1. ## Sin and cos rules work , help please

hi.
At midnight a ship sailing due north passes two lightships, A and B, which are 10km apart in a line due east from the ship. Lighship A is closer to the ship than B. At 2am the bearings of the lighship are 149degrees and 142degrees.

I have draw a diagram to help the problem, and i have tried a few ways of finding the answers but i am soo lost , can you please help i need to;
find the distance of the ship fromA at 2am, and also find the speed of the ship - the speed i dont know where to begin

thank you

2. Hello, Chez!

At midnight a ship sailing due north passes two lightships, A and B,
which are 10km apart in a line due east from the ship.

*Records supplied*:
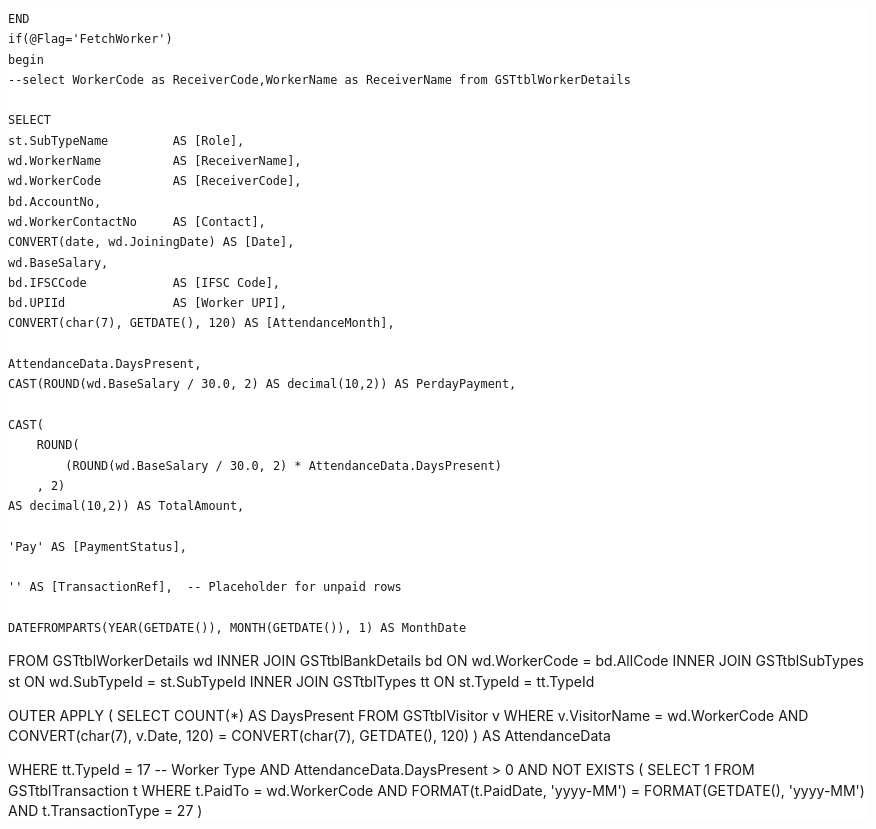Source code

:     END
	if(@Flag='FetchWorker')
	begin
	--select WorkerCode as ReceiverCode,WorkerName as ReceiverName from GSTtblWorkerDetails

	SELECT
    st.SubTypeName         AS [Role],
    wd.WorkerName          AS [ReceiverName],
    wd.WorkerCode          AS [ReceiverCode],
    bd.AccountNo,
    wd.WorkerContactNo     AS [Contact],
    CONVERT(date, wd.JoiningDate) AS [Date],
    wd.BaseSalary,
    bd.IFSCCode            AS [IFSC Code],
    bd.UPIId               AS [Worker UPI],
    CONVERT(char(7), GETDATE(), 120) AS [AttendanceMonth],

    AttendanceData.DaysPresent,
    CAST(ROUND(wd.BaseSalary / 30.0, 2) AS decimal(10,2)) AS PerdayPayment,

    CAST(
        ROUND(
            (ROUND(wd.BaseSalary / 30.0, 2) * AttendanceData.DaysPresent)
        , 2) 
    AS decimal(10,2)) AS TotalAmount,

    'Pay' AS [PaymentStatus],

    '' AS [TransactionRef],  -- Placeholder for unpaid rows

    DATEFROMPARTS(YEAR(GETDATE()), MONTH(GETDATE()), 1) AS MonthDate

FROM GSTtblWorkerDetails wd
INNER JOIN GSTtblBankDetails bd ON wd.WorkerCode = bd.AllCode
INNER JOIN GSTtblSubTypes st ON wd.SubTypeId = st.SubTypeId
INNER JOIN GSTtblTypes tt ON st.TypeId = tt.TypeId

OUTER APPLY (
    SELECT COUNT(*) AS DaysPresent
    FROM GSTtblVisitor v
    WHERE 
        v.VisitorName = wd.WorkerCode
        AND CONVERT(char(7), v.Date, 120) = CONVERT(char(7), GETDATE(), 120)
) AS AttendanceData

WHERE
    tt.TypeId = 17 -- Worker Type
    AND AttendanceData.DaysPresent > 0
    AND NOT EXISTS (
        SELECT 1 
        FROM GSTtblTransaction t
        WHERE 
            t.PaidTo = wd.WorkerCode
            AND FORMAT(t.PaidDate, 'yyyy-MM') = FORMAT(GETDATE(), 'yyyy-MM')
            AND t.TransactionType = 27
    )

*Exercise details*: Return, word for word, the stretch of the lightship thread above that opens with the words containing "1. ## Sin and" and closes with "149degrees and 142degrees.".

*Solution for this task*:
1. ## Sin and cos rules work , help please

hi.
At midnight a ship sailing due north passes two lightships, A and B, which are 10km apart in a line due east from the ship. Lighship A is closer to the ship than B. At 2am the bearings of the lighship are 149degrees and 142degrees.